Willem the Elder’s gifts are nowhere better seen than in a series of penschilderijen – large pen-and-ink drawings on canvas laboriously prepared with a white ground – which mimic oversized etchings and in which sailors, ships, rigging and the staffage of ports are rendered in mesmerising miniaturist detail. His son’s great ability was to enlarge and aggrandise his father’s rapid sketches, so that these often cursory notations became full-fledged paintings, executed with fijnschilder finesse. Willem the Younger’s most bravura work, A Royal Visit to the Fleet in the Thames Estuary, 1672 (c. 1674–c. 94), fully three metres wide, commemorates the occasion of Charles II boarding his brother’s flagship for a council of war. Every inch is alive with incident – scudding clouds, agitated water and teeming ships. 
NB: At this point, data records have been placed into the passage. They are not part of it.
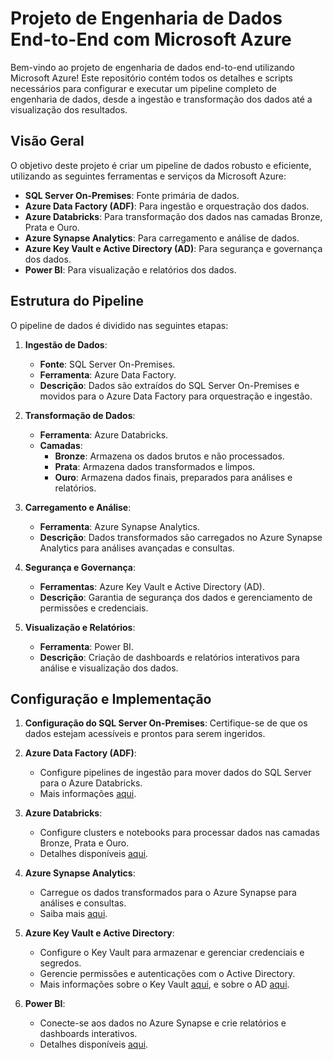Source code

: # Projeto de Engenharia de Dados End-to-End com Microsoft Azure

Bem-vindo ao projeto de engenharia de dados end-to-end utilizando Microsoft Azure! Este repositório contém todos os detalhes e scripts necessários para configurar e executar um pipeline completo de engenharia de dados, desde a ingestão e transformação dos dados até a visualização dos resultados.

## Visão Geral

O objetivo deste projeto é criar um pipeline de dados robusto e eficiente, utilizando as seguintes ferramentas e serviços da Microsoft Azure:

- **SQL Server On-Premises**: Fonte primária de dados.
- **Azure Data Factory (ADF)**: Para ingestão e orquestração dos dados.
- **Azure Databricks**: Para transformação dos dados nas camadas Bronze, Prata e Ouro.
- **Azure Synapse Analytics**: Para carregamento e análise de dados.
- **Azure Key Vault e Active Directory (AD)**: Para segurança e governança dos dados.
- **Power BI**: Para visualização e relatórios dos dados.

## Estrutura do Pipeline

O pipeline de dados é dividido nas seguintes etapas:

1. **Ingestão de Dados**:
   - **Fonte**: SQL Server On-Premises.
   - **Ferramenta**: Azure Data Factory.
   - **Descrição**: Dados são extraídos do SQL Server On-Premises e movidos para o Azure Data Factory para orquestração e ingestão.

2. **Transformação de Dados**:
   - **Ferramenta**: Azure Databricks.
   - **Camadas**:
     - **Bronze**: Armazena os dados brutos e não processados.
     - **Prata**: Armazena dados transformados e limpos.
     - **Ouro**: Armazena dados finais, preparados para análises e relatórios.

3. **Carregamento e Análise**:
   - **Ferramenta**: Azure Synapse Analytics.
   - **Descrição**: Dados transformados são carregados no Azure Synapse Analytics para análises avançadas e consultas.

4. **Segurança e Governança**:
   - **Ferramentas**: Azure Key Vault e Active Directory (AD).
   - **Descrição**: Garantia de segurança dos dados e gerenciamento de permissões e credenciais.

5. **Visualização e Relatórios**:
   - **Ferramenta**: Power BI.
   - **Descrição**: Criação de dashboards e relatórios interativos para análise e visualização dos dados.

## Configuração e Implementação

1. **Configuração do SQL Server On-Premises**: Certifique-se de que os dados estejam acessíveis e prontos para serem ingeridos.

2. **Azure Data Factory (ADF)**:
   - Configure pipelines de ingestão para mover dados do SQL Server para o Azure Databricks.
   - Mais informações [aqui](https://docs.microsoft.com/azure/data-factory/).

3. **Azure Databricks**:
   - Configure clusters e notebooks para processar dados nas camadas Bronze, Prata e Ouro.
   - Detalhes disponíveis [aqui](https://docs.microsoft.com/azure/databricks/).

4. **Azure Synapse Analytics**:
   - Carregue os dados transformados para o Azure Synapse para análises e consultas.
   - Saiba mais [aqui](https://docs.microsoft.com/azure/synapse-analytics/).

5. **Azure Key Vault e Active Directory**:
   - Configure o Key Vault para armazenar e gerenciar credenciais e segredos.
   - Gerencie permissões e autenticações com o Active Directory.
   - Mais informações sobre o Key Vault [aqui](https://docs.microsoft.com/azure/key-vault/), e sobre o AD [aqui](https://docs.microsoft.com/azure/active-directory/).

6. **Power BI**:
   - Conecte-se aos dados no Azure Synapse e crie relatórios e dashboards interativos.
   - Detalhes disponíveis [aqui](https://docs.microsoft.com/power-bi/).
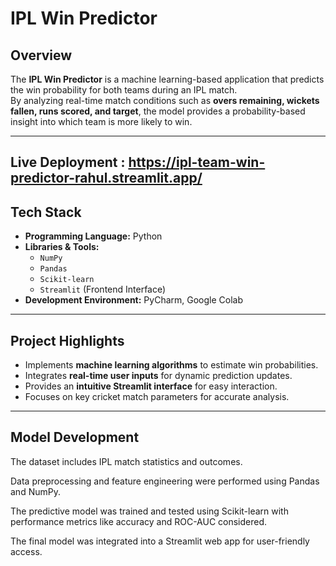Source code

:#  IPL Win Predictor

##  Overview
The **IPL Win Predictor** is a machine learning-based application that predicts the win probability for both teams during an IPL match.  
By analyzing real-time match conditions such as **overs remaining, wickets fallen, runs scored, and target**, the model provides a probability-based insight into which team is more likely to win.

---

## Live Deployment : https://ipl-team-win-predictor-rahul.streamlit.app/
## Tech Stack
- **Programming Language:** Python  
- **Libraries & Tools:**  
  - `NumPy`  
  - `Pandas`  
  - `Scikit-learn`  
  - `Streamlit` (Frontend Interface)  
- **Development Environment:** PyCharm, Google Colab  

---

## Project Highlights
- Implements **machine learning algorithms** to estimate win probabilities.  
- Integrates **real-time user inputs** for dynamic prediction updates.  
- Provides an **intuitive Streamlit interface** for easy interaction.  
- Focuses on key cricket match parameters for accurate analysis.  

---

## Model Development

The dataset includes IPL match statistics and outcomes.

Data preprocessing and feature engineering were performed using Pandas and NumPy.

The predictive model was trained and tested using Scikit-learn with performance metrics like accuracy and ROC-AUC considered.

The final model was integrated into a Streamlit web app for user-friendly access.

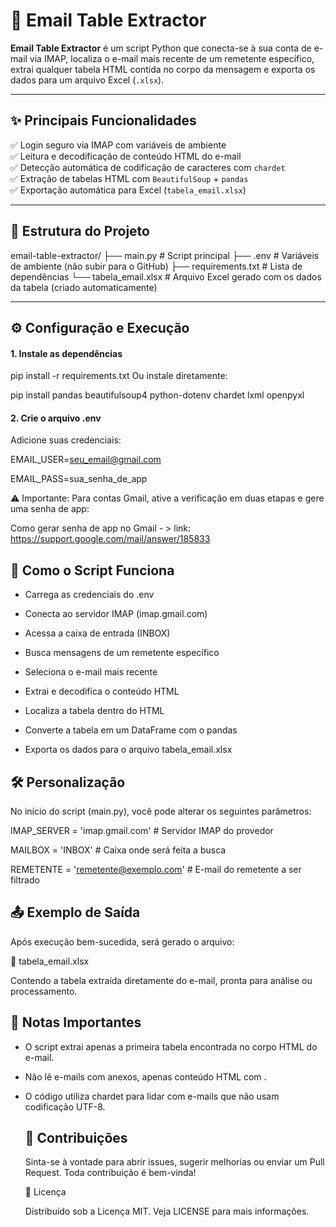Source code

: # 📧 Email Table Extractor

**Email Table Extractor** é um script Python que conecta-se à sua conta de e-mail via IMAP, localiza o e-mail mais recente de um remetente específico, extrai qualquer tabela HTML contida no corpo da mensagem e exporta os dados para um arquivo Excel (`.xlsx`).

---

## ✨ Principais Funcionalidades

✅ Login seguro via IMAP com variáveis de ambiente  
✅ Leitura e decodificação de conteúdo HTML do e-mail  
✅ Detecção automática de codificação de caracteres com `chardet`  
✅ Extração de tabelas HTML com `BeautifulSoup` + `pandas`  
✅ Exportação automática para Excel (`tabela_email.xlsx`)  

---

## 📂 Estrutura do Projeto

email-table-extractor/
├── main.py # Script principal
├── .env # Variáveis de ambiente (não subir para o GitHub)
├── requirements.txt # Lista de dependências
└── tabela_email.xlsx # Arquivo Excel gerado com os dados da tabela (criado automaticamente)

---

## ⚙️ Configuração e Execução

#### 1. Instale as dependências

pip install -r requirements.txt
Ou instale diretamente:

pip install pandas beautifulsoup4 python-dotenv chardet lxml openpyxl

#### 2. Crie o arquivo .env

Adicione suas credenciais:

EMAIL_USER=seu_email@gmail.com

EMAIL_PASS=sua_senha_de_app

⚠️ Importante: Para contas Gmail, ative a verificação em duas etapas e gere uma senha de app:

Como gerar senha de app no Gmail - > link: https://support.google.com/mail/answer/185833

## 🧠 Como o Script Funciona

- Carrega as credenciais do .env

- Conecta ao servidor IMAP (imap.gmail.com)

- Acessa a caixa de entrada (INBOX)

- Busca mensagens de um remetente específico

- Seleciona o e-mail mais recente

- Extrai e decodifica o conteúdo HTML

- Localiza a tabela dentro do HTML

- Converte a tabela em um DataFrame com o pandas

- Exporta os dados para o arquivo tabela_email.xlsx

## 🛠️ Personalização

No início do script (main.py), você pode alterar os seguintes parâmetros:

IMAP_SERVER = 'imap.gmail.com' # Servidor IMAP do provedor

MAILBOX = 'INBOX' # Caixa onde será feita a busca

REMETENTE = 'remetente@exemplo.com' # E-mail do remetente a ser filtrado

## 📤 Exemplo de Saída

Após execução bem-sucedida, será gerado o arquivo:

📄 tabela_email.xlsx

Contendo a tabela extraída diretamente do e-mail, pronta para análise ou processamento.

## 📌 Notas Importantes

- O script extrai apenas a primeira tabela encontrada no corpo HTML do e-mail.

- Não lê e-mails com anexos, apenas conteúdo HTML com <table>.

- O código utiliza chardet para lidar com e-mails que não usam codificação UTF-8.

## 🤝 Contribuições

Sinta-se à vontade para abrir issues, sugerir melhorias ou enviar um Pull Request.
Toda contribuição é bem-vinda!

📜 Licença

Distribuído sob a Licença MIT. Veja LICENSE para mais informações.

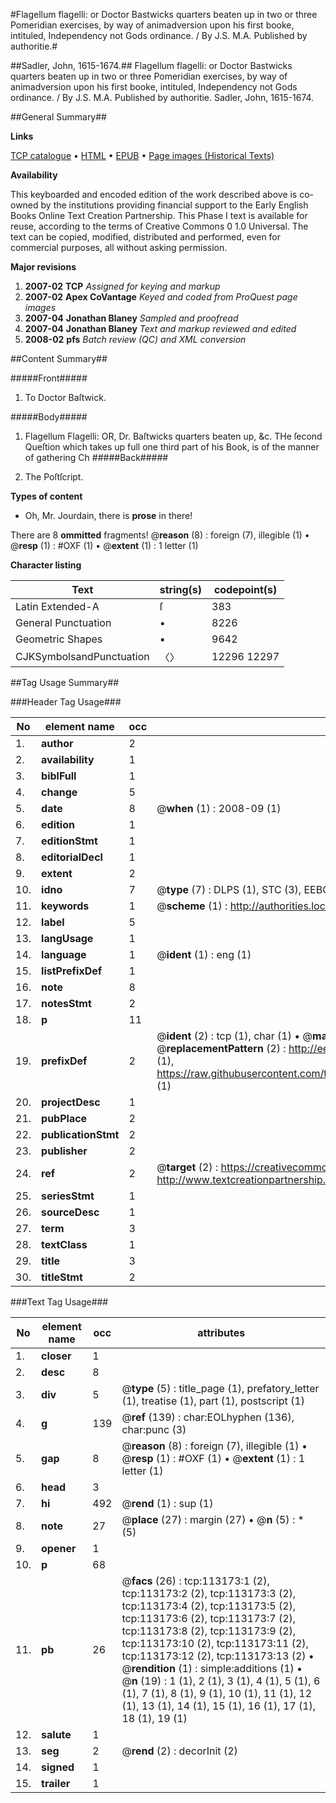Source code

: #Flagellum flagelli: or Doctor Bastwicks quarters beaten up in two or three Pomeridian exercises, by way of animadversion upon his first booke, intituled, Independency not Gods ordinance. / By J.S. M.A. Published by authoritie.#

##Sadler, John, 1615-1674.##
Flagellum flagelli: or Doctor Bastwicks quarters beaten up in two or three Pomeridian exercises, by way of animadversion upon his first booke, intituled, Independency not Gods ordinance. / By J.S. M.A. Published by authoritie.
Sadler, John, 1615-1674.

##General Summary##

**Links**

[TCP catalogue](http://www.ota.ox.ac.uk/tcp/)  • 
[HTML](http://tei.it.ox.ac.uk/tcp/Texts-HTML/free/A92/A92974.html)  • 
[EPUB](http://tei.it.ox.ac.uk/tcp/Texts-EPUB/free/A92/A92974.epub) • 
[Page images (Historical Texts)](https://data.historicaltexts.jisc.ac.uk/view?pubId=eebo-99861046e&pageId=eebo-99861046e-113173-1)

**Availability**

This keyboarded and encoded edition of the
	       work described above is co-owned by the institutions
	       providing financial support to the Early English Books
	       Online Text Creation Partnership. This Phase I text is
	       available for reuse, according to the terms of Creative
	       Commons 0 1.0 Universal. The text can be copied,
	       modified, distributed and performed, even for
	       commercial purposes, all without asking permission.

**Major revisions**

1. __2007-02__ __TCP__ *Assigned for keying and markup*
1. __2007-02__ __Apex CoVantage__ *Keyed and coded from ProQuest page images*
1. __2007-04__ __Jonathan Blaney__ *Sampled and proofread*
1. __2007-04__ __Jonathan Blaney__ *Text and markup reviewed and edited*
1. __2008-02__ __pfs__ *Batch review (QC) and XML conversion*

##Content Summary##

#####Front#####

1. To Doctor Baſtwick.

#####Body#####

1. Flagellum Flagelli: OR, Dr. Baſtwicks quarters beaten up, &c.
THe ſecond Queſtion which takes up full one third part of his Book, is of the manner of gathering Ch
#####Back#####

1. The Poſtſcript.

**Types of content**

  * Oh, Mr. Jourdain, there is **prose** in there!

There are 8 **ommitted** fragments! 
 @__reason__ (8) : foreign (7), illegible (1)  •  @__resp__ (1) : #OXF (1)  •  @__extent__ (1) : 1 letter (1)

**Character listing**


|Text|string(s)|codepoint(s)|
|---|---|---|
|Latin Extended-A|ſ|383|
|General Punctuation|•|8226|
|Geometric Shapes|▪|9642|
|CJKSymbolsandPunctuation|〈〉|12296 12297|

##Tag Usage Summary##

###Header Tag Usage###

|No|element name|occ|attributes|
|---|---|---|---|
|1.|__author__|2||
|2.|__availability__|1||
|3.|__biblFull__|1||
|4.|__change__|5||
|5.|__date__|8| @__when__ (1) : 2008-09 (1)|
|6.|__edition__|1||
|7.|__editionStmt__|1||
|8.|__editorialDecl__|1||
|9.|__extent__|2||
|10.|__idno__|7| @__type__ (7) : DLPS (1), STC (3), EEBO-CITATION (1), PROQUEST (1), VID (1)|
|11.|__keywords__|1| @__scheme__ (1) : http://authorities.loc.gov/ (1)|
|12.|__label__|5||
|13.|__langUsage__|1||
|14.|__language__|1| @__ident__ (1) : eng (1)|
|15.|__listPrefixDef__|1||
|16.|__note__|8||
|17.|__notesStmt__|2||
|18.|__p__|11||
|19.|__prefixDef__|2| @__ident__ (2) : tcp (1), char (1)  •  @__matchPattern__ (2) : ([0-9\-]+):([0-9IVX]+) (1), (.+) (1)  •  @__replacementPattern__ (2) : http://eebo.chadwyck.com/downloadtiff?vid=$1&page=$2 (1), https://raw.githubusercontent.com/textcreationpartnership/Texts/master/tcpchars.xml#$1 (1)|
|20.|__projectDesc__|1||
|21.|__pubPlace__|2||
|22.|__publicationStmt__|2||
|23.|__publisher__|2||
|24.|__ref__|2| @__target__ (2) : https://creativecommons.org/publicdomain/zero/1.0/ (1), http://www.textcreationpartnership.org/docs/. (1)|
|25.|__seriesStmt__|1||
|26.|__sourceDesc__|1||
|27.|__term__|3||
|28.|__textClass__|1||
|29.|__title__|3||
|30.|__titleStmt__|2||


###Text Tag Usage###

|No|element name|occ|attributes|
|---|---|---|---|
|1.|__closer__|1||
|2.|__desc__|8||
|3.|__div__|5| @__type__ (5) : title_page (1), prefatory_letter (1), treatise (1), part (1), postscript (1)|
|4.|__g__|139| @__ref__ (139) : char:EOLhyphen (136), char:punc (3)|
|5.|__gap__|8| @__reason__ (8) : foreign (7), illegible (1)  •  @__resp__ (1) : #OXF (1)  •  @__extent__ (1) : 1 letter (1)|
|6.|__head__|3||
|7.|__hi__|492| @__rend__ (1) : sup (1)|
|8.|__note__|27| @__place__ (27) : margin (27)  •  @__n__ (5) : * (5)|
|9.|__opener__|1||
|10.|__p__|68||
|11.|__pb__|26| @__facs__ (26) : tcp:113173:1 (2), tcp:113173:2 (2), tcp:113173:3 (2), tcp:113173:4 (2), tcp:113173:5 (2), tcp:113173:6 (2), tcp:113173:7 (2), tcp:113173:8 (2), tcp:113173:9 (2), tcp:113173:10 (2), tcp:113173:11 (2), tcp:113173:12 (2), tcp:113173:13 (2)  •  @__rendition__ (1) : simple:additions (1)  •  @__n__ (19) : 1 (1), 2 (1), 3 (1), 4 (1), 5 (1), 6 (1), 7 (1), 8 (1), 9 (1), 10 (1), 11 (1), 12 (1), 13 (1), 14 (1), 15 (1), 16 (1), 17 (1), 18 (1), 19 (1)|
|12.|__salute__|1||
|13.|__seg__|2| @__rend__ (2) : decorInit (2)|
|14.|__signed__|1||
|15.|__trailer__|1||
A Royal Visit to the Fleet in the Thames Estuary, 1672 (c. 1674–c. 94), Willem Van de Velde the Younger. © National Maritime Museum, London

It was paintings such as these that started England’s own tradition of maritime art, a point explicitly acknowledged by J.M.W. Turner when he said of a Van de Velde sea-piece: ‘This made me a painter.’

‘The Van de Veldes: Greenwich, Art and the Sea’ is at the Queen’s House, London, until 14 January 2024.